Michael saw no reason for lies. “Tarax released me.”
“On what condition?”
“I would train his daughter, and he would tell me where you’ve hidden Kristine.”
Clarkham’s smile broadened. “Interesting. The Law of Mages. No candidate shall harm a fellow candidat
e or lessen his chances. But as you see, I don’t necessarily follow those rules. Tarax’s daughter—a Sidhe? I seem to recall his woman was a pure Sidhe. Adonna made the same mistake.” He leaned forward and put his elbows on the table. “Thirsty?”
Michael shook his head. He did not want the taste of the wine diluted or washed away. “Why is it a mistake?”
“It can be a great mistake for a mage. If you choose not to be a mage—if you sensibly decline this position you’ve unwittingly put yourself in—then there is no threat. But I tell too much. You are still my enemy.”
Michael nodded. “Yes,” he said. “You killed Tommy.”
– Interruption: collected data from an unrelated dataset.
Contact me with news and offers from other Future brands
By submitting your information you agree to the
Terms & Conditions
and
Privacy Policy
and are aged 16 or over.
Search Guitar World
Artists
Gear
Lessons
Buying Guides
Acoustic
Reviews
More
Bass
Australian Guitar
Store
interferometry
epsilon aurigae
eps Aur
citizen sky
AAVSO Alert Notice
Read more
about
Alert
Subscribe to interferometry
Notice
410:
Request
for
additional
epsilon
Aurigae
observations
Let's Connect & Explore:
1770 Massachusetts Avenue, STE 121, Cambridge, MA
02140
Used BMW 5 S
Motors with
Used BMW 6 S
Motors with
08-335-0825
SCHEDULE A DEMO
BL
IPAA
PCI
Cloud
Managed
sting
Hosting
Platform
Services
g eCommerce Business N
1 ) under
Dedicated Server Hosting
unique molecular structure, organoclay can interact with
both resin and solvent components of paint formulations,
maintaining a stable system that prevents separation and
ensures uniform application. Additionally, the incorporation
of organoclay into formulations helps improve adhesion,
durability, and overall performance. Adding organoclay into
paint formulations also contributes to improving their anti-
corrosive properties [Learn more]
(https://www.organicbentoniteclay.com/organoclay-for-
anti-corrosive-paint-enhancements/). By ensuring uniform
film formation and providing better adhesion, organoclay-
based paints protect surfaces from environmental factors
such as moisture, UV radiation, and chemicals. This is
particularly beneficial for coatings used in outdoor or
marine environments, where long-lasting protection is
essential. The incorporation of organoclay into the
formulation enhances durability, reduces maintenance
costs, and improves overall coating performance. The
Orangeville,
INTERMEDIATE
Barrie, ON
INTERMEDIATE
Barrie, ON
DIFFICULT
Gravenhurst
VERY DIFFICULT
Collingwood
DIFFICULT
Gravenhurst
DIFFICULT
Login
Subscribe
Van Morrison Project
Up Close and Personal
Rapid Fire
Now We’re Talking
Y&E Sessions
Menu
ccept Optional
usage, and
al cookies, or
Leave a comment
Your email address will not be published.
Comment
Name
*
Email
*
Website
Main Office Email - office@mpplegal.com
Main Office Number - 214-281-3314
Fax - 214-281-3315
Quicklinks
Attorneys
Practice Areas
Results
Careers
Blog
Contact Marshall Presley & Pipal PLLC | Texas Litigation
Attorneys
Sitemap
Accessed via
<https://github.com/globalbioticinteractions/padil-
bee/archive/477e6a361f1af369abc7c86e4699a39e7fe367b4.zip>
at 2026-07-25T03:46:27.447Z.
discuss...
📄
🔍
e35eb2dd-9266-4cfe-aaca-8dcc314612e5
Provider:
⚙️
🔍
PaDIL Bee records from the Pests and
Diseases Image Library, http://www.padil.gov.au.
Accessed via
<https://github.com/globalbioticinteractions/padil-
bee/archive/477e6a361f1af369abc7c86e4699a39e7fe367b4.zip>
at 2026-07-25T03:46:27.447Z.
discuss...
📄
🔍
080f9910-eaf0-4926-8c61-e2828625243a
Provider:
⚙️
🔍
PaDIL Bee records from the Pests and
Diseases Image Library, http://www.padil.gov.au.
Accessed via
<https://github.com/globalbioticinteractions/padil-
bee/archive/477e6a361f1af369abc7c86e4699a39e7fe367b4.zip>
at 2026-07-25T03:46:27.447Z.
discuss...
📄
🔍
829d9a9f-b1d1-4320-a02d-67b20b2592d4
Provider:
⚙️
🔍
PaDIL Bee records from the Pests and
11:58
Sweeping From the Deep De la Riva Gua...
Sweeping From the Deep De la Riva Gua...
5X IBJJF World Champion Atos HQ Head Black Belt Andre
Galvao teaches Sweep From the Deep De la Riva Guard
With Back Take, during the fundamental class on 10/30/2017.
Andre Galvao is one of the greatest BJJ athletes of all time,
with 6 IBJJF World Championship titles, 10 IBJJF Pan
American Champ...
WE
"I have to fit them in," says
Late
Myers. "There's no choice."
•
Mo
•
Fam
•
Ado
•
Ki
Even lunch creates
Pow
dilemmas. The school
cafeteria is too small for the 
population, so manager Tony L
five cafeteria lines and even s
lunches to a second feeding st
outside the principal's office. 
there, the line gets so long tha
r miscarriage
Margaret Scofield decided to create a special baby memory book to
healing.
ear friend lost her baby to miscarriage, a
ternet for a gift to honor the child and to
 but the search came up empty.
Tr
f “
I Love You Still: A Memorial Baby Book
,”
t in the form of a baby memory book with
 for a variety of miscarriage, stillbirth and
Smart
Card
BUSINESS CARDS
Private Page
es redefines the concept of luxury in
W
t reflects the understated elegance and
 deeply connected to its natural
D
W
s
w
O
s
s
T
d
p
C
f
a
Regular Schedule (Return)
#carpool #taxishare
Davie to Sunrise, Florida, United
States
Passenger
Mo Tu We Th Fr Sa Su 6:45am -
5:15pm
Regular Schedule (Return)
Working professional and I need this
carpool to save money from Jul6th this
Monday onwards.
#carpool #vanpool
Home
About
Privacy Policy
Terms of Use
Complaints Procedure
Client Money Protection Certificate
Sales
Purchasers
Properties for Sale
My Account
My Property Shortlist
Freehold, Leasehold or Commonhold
“He killed himself. All to easy a death. Do you know humans, Michael? You think you are one of them. You are, mostly. But you don’t know them. Have you followed your history lessons, read the newspapers? We are not fighting in order to serve an exalted race, Michael. We strive to serve animals...unprincipled, cruel, blind and willful. When the Sidhe last left Earth for the Realm, humans were already on their merry path to making it unlivable even for themselves. Now they have the power to destroy everyone.
“Humans are willful and blind. They do not appreciate. They look upon those possessed by genius and chew them over and spit them out. Artists and poets are just so many...” Clarkham’s face paled again. He brought color back with another broad smile. “Their scientists have the upper hand. Taming a garden gone to seed.”
“The Sidhe tried to take magic away from us,” Michael said. “Without magic, we could only learn how to use the world. The scientists have made us strong.”
“Us?” Clarkham mimicked incredulously. “You rank yourself with the scientists?”
“I hope to,” Michael said.
“A candidate mage condoning the worship of a corrupt and runaway world. Amazing how far humans have fallen.”
Michael suddenly felt a surge of boredom. He pushed it aside lest it dull his apprehension and sense of peril. “You are about to try to strike a deal with me,” he said.
“I am?” Clarkham feigned surprise.
“You are,” Michael said, the insane self-assurance coming to the fore again. So much to keep in balance.